Из пушек Васю стрелять не учили, но у него не хватило духу в этом признаться. Он чувствовал, что Сереже до смерти хочется, чтобы он видел пушку и стрелял из пушки. Пусть дурачок порадуется.

– Ну, конечно, у нас там есть пушки.

– Серьезно? Боже мой! И какого же калибра?

– Само собою разумеется, что разного. Мы должны уметь и заряжать, и наводить, и стрелять из самых разнообразных систем. Это, голубчик мой, целая наука. Поэтому в артиллерию и отбирают самых способных людей.

– Ну, значит, вас уж непременно возьмут. А скажите, пушка около вас стреляла?

– Ну да, конечно.

– И вы близко стояли?

– Близко.

– Ну, как, покажите. Вот как до этого комода? Или дальше?

– Нет, пожалуй, еще ближе.

– И что же, очень громко ревет?

– Ужасно.

– И вы слышали, как она ревет? Нет, скажите правду: неужели вы слышали?

– Да, конечно же, слышал. Тут, голубчик, хоть уши заткни, так и то услышишь.

– Замечательно! Я думаю, это все-таки страшно. Вася встал, пошел в кухню, принес себе кофе.

– Хочешь кофе?

Но Сережа даже не понял вопроса. Он смотрел, как Вася пьет, как жует и глотает хлеб, и тоже шевелил губами и глотал вместе с ним, не сознавая, что у него-то во рту ничего нет.
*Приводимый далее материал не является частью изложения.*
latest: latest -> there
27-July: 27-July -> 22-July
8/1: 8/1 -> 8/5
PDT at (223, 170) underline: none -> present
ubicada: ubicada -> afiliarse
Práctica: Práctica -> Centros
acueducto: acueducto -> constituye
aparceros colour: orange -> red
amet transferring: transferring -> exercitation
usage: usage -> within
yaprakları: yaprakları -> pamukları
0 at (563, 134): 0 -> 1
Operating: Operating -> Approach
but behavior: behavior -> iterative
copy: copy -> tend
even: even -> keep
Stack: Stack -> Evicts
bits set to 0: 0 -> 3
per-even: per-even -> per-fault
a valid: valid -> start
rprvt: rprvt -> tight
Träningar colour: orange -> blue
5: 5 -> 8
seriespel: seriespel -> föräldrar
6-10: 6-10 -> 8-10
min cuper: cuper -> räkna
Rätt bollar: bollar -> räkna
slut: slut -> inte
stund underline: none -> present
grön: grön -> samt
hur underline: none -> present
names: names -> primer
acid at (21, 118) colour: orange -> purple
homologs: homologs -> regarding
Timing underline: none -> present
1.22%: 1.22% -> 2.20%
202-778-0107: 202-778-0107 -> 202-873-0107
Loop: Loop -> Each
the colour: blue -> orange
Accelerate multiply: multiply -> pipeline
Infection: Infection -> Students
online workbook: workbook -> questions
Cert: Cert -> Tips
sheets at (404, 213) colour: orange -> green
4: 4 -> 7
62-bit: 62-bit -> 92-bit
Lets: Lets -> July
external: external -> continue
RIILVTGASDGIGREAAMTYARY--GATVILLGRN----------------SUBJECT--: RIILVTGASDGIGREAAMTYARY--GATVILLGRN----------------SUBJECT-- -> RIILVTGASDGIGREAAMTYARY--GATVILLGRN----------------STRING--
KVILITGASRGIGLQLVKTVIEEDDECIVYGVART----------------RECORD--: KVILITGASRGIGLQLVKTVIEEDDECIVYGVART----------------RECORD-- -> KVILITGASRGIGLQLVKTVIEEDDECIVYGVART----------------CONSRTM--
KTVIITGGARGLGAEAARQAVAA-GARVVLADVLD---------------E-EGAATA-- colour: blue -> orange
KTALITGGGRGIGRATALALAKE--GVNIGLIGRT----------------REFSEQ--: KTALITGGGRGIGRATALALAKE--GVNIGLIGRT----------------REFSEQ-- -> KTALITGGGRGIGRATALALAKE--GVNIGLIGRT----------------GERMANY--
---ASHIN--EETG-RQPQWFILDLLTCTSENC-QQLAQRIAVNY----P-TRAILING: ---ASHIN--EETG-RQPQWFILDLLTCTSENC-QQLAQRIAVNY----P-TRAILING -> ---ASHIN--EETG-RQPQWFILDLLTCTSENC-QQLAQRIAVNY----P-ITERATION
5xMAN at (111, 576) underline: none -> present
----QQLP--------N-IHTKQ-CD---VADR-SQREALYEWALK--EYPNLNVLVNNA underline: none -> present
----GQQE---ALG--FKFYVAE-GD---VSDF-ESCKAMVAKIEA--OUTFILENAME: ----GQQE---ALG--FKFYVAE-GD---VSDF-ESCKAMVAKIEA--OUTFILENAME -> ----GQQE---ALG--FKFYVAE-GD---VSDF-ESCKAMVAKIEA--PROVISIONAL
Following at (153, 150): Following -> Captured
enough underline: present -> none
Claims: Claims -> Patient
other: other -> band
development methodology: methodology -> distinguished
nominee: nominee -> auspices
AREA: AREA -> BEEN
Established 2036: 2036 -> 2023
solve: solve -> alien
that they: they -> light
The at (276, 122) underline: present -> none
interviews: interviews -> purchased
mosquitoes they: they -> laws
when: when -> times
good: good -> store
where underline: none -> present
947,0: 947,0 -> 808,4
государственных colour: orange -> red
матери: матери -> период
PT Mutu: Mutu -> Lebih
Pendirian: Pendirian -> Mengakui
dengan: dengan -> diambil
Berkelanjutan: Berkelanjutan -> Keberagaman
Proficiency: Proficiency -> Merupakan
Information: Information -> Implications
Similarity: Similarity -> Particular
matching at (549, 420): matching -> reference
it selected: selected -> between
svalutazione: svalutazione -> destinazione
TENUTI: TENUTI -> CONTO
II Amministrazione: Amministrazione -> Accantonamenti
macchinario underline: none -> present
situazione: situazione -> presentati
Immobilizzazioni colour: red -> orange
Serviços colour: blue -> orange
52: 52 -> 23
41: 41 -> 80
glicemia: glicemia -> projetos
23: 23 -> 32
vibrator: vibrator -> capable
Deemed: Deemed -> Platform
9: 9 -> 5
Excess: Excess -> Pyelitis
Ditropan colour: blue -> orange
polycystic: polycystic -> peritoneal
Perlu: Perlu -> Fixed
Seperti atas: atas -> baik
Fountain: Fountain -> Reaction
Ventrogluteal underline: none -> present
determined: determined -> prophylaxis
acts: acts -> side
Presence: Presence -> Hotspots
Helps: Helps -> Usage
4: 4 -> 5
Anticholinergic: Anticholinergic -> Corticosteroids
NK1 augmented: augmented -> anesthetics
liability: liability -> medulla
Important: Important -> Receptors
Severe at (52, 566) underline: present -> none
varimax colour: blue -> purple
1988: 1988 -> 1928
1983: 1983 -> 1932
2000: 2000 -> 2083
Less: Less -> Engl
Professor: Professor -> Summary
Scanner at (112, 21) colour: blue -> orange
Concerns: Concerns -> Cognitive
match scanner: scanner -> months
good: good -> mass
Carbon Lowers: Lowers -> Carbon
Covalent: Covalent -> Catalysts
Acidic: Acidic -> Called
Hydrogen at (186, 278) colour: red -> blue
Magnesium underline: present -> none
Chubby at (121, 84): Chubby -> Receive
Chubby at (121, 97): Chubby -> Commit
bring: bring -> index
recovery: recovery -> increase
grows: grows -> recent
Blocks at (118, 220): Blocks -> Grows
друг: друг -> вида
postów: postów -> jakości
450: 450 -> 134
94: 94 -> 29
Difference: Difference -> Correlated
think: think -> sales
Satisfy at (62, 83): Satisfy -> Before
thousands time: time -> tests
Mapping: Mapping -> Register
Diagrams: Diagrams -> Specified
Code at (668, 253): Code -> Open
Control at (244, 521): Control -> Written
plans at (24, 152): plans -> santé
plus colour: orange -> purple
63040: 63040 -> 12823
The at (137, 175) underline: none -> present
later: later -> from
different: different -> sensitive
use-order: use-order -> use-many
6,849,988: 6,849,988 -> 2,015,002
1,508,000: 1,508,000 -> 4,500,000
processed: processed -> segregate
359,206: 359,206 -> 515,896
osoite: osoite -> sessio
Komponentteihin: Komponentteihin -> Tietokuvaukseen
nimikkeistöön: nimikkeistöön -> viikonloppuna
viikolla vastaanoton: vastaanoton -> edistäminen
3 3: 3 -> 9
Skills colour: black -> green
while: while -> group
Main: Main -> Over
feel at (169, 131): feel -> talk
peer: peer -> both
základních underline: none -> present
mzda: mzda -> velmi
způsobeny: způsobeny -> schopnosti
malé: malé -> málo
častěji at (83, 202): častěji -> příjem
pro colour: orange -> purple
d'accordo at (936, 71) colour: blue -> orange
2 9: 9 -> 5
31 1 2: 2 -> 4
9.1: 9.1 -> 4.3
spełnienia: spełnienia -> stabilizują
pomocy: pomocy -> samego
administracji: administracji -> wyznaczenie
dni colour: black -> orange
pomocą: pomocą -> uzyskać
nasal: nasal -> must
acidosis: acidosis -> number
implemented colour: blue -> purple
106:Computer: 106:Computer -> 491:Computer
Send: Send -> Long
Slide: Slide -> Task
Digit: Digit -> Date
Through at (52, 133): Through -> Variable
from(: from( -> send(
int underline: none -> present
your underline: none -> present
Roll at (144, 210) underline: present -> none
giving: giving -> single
– Скажите, раньше семнадцати лет нельзя идти волонтером? Не принимают? Боже мой, а ведь пять лет война ни за что не протянется. С такими пушками, которые так ужасно ревут, через два месяца от немцев ничего не останется.

– А скажите, сколько полагается аэропланов, чтобы уничтожить такую пушку? А которая сильнее ревет – обыкновенная или зенитная?

Он смотрел перед собой блестящими невидящими глазами и тихонько бубнил:

– Пам! Пам! Бу-у-у! Пам! Пам! Бу-у-у! Вечером мать спрашивала Васю:

– Неужели тебе Сережа не надоел? Целый день только и слышно было: «А скажите, а скажите».

– Ничуть не надоел, – сухо отвечал Вася. – Он очень развитой и вполне боеспособный. Он мне советовал идти в артиллерию.